Forum Moderators: phranque

Message Too Old, No Replies

do search engine "start over" each spider run?

or do they keep old broken urls forever?

         

NewSkool

2:49 pm on Apr 1, 2006 (gmt 0)



well what the topics say

NewSkool

3:34 pm on Apr 1, 2006 (gmt 0)



boy you really hate me

Conard

3:54 pm on Apr 1, 2006 (gmt 0)

10+ Year Member



I'll say that they keep old broken URL's for much longer than they should.

I've seen them drop some links for a while and then a year latter they pop back up again.

NewSkool

9:48 pm on Apr 1, 2006 (gmt 0)



why would they do this? wouldnt it be smarter to just refresh each time?

MichaelBluejay

7:35 pm on Apr 2, 2006 (gmt 0)

WebmasterWorld Senior Member 10+ Year Member Top Contributors Of The Month



The engines don't want to discard pages when a server might be down temporarily. But eventually dead pages get dropped. How often do you click on dead links in the SERPS? Not often, I bet.

pageoneresults

7:48 pm on Apr 2, 2006 (gmt 0)

WebmasterWorld Senior Member 10+ Year Member Top Contributors Of The Month



Broken URIs?

Spiders are very forgiving when it comes to receiving a 404 error. All that means is the page cannot be found.

If a document has been permanently removed, the server should probably return a 410 Gone status as opposed to a 404 Not Found.

There are specific issues to contend with when removing a page from the web. If there are inbound links to that page (which there most likely are), those links need to be removed completely if you want the pages to get removed from indices. If those links are being followed (which they most likely will be), they will continue to get a 404. The spider does not know that the page is Gone forever. It only knows that the page didn't exist on that visit. A 404 Not Found can be returned for a variety of reasons. Server being down, page moved, page removed, etc.

Here's the big problem. Many just don't know the intracacies (I didn't) of dealing with pages that have been moved and/or removed. It could take years to clear out a page that has been permanently removed if it is returning a 404 instead of a 410.

MichaelBluejay

9:56 pm on Apr 2, 2006 (gmt 0)

WebmasterWorld Senior Member 10+ Year Member Top Contributors Of The Month



Yes, the engines may continue to follow a link that returns a 404 instead of a 410, but that doesn't mean it will *list it in the index*. If there's no data there, the SE's don't care much about that address.

moltar

10:57 pm on Apr 2, 2006 (gmt 0)

WebmasterWorld Senior Member 10+ Year Member



Yahoo kept non-existing URLs for over a year until it was indirectly brought to attention of one of the techies at Yahoo.

By inderectly I mean I was having problems with Yahoo Search API that I used on my website and one of the techies was helping me solve it.

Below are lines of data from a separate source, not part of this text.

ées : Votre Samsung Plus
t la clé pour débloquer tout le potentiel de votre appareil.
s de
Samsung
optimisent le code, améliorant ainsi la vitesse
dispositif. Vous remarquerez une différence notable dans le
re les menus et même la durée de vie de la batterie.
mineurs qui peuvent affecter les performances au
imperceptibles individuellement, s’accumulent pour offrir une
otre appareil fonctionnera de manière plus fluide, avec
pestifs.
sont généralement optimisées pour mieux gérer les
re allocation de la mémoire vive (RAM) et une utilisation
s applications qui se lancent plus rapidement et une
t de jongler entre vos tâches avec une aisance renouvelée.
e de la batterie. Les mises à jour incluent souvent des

He saw the broken URLs being returned and fixed them, though he never admitted it :) But they were in the index for a year, and dissapeared the same moment he was helping me. Too much of a coincidence, don't you think?

MichaelBluejay

1:02 am on Apr 3, 2006 (gmt 0)

WebmasterWorld Senior Member 10+ Year Member Top Contributors Of The Month



Okay, but for all practical purposes, when a user does a search, they don't get a broken URL in the SERPS, unless the URL went dead very recently.